Exercise data section start
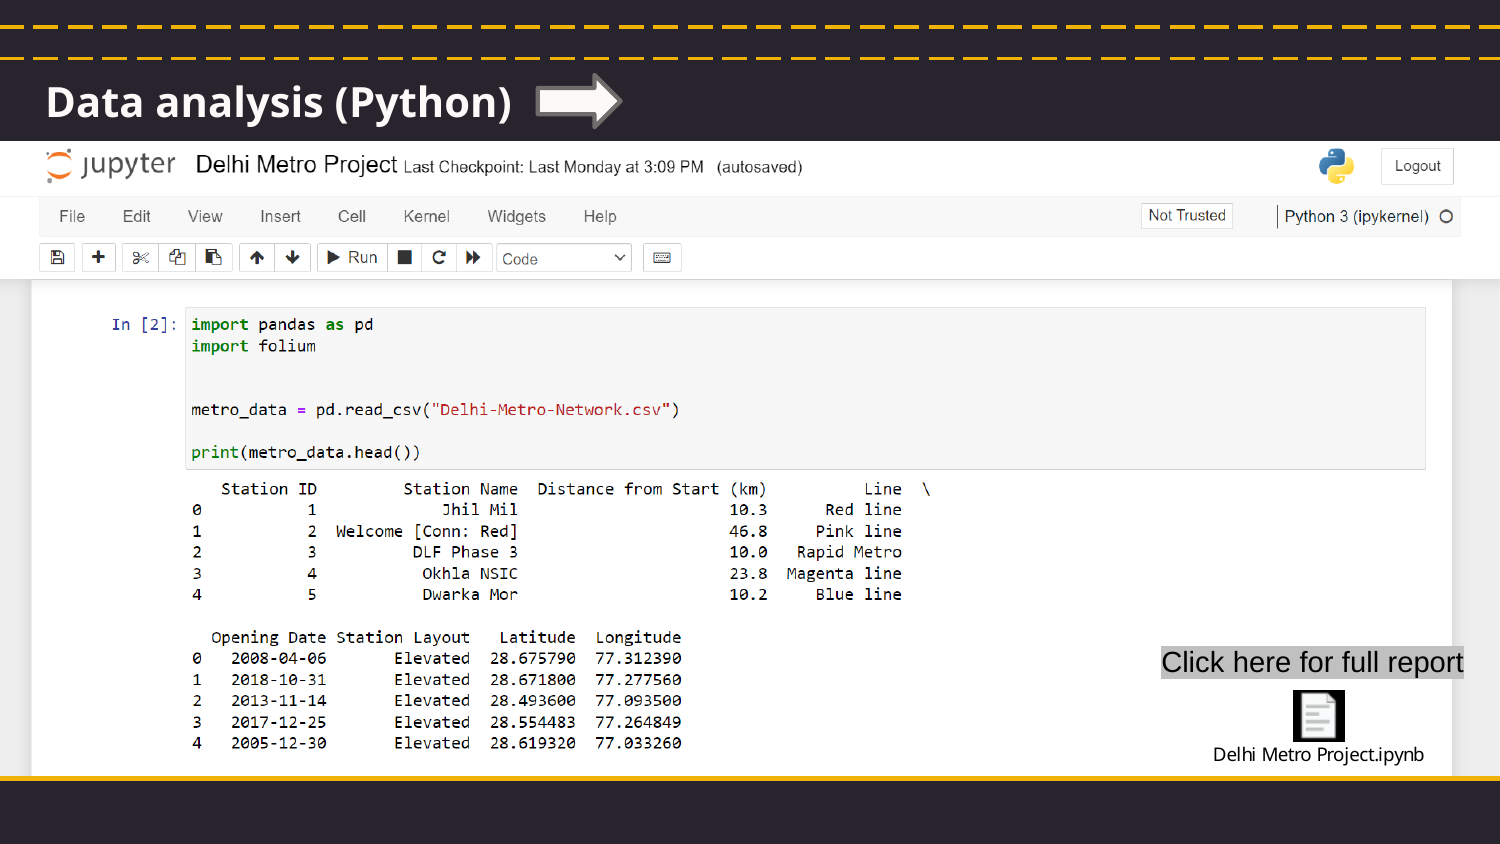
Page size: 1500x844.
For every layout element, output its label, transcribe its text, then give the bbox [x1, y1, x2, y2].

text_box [1185, 690, 1452, 776]
text_box [535, 72, 623, 130]
text_box Data analysis (Python) [30, 68, 538, 134]
picture [0, 141, 1500, 776]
Exercise data section end
This exercise asks for an exact repeat of the lines from the one holding "For every layout" through the end of the data above.

- Answer to this exercise:
For every layout element, output its label, transcribe its text, then give the bbox [x1, y1, x2, y2].

text_box [1185, 690, 1452, 776]
text_box [535, 72, 623, 130]
text_box Data analysis (Python) [30, 68, 538, 134]
picture [0, 141, 1500, 776]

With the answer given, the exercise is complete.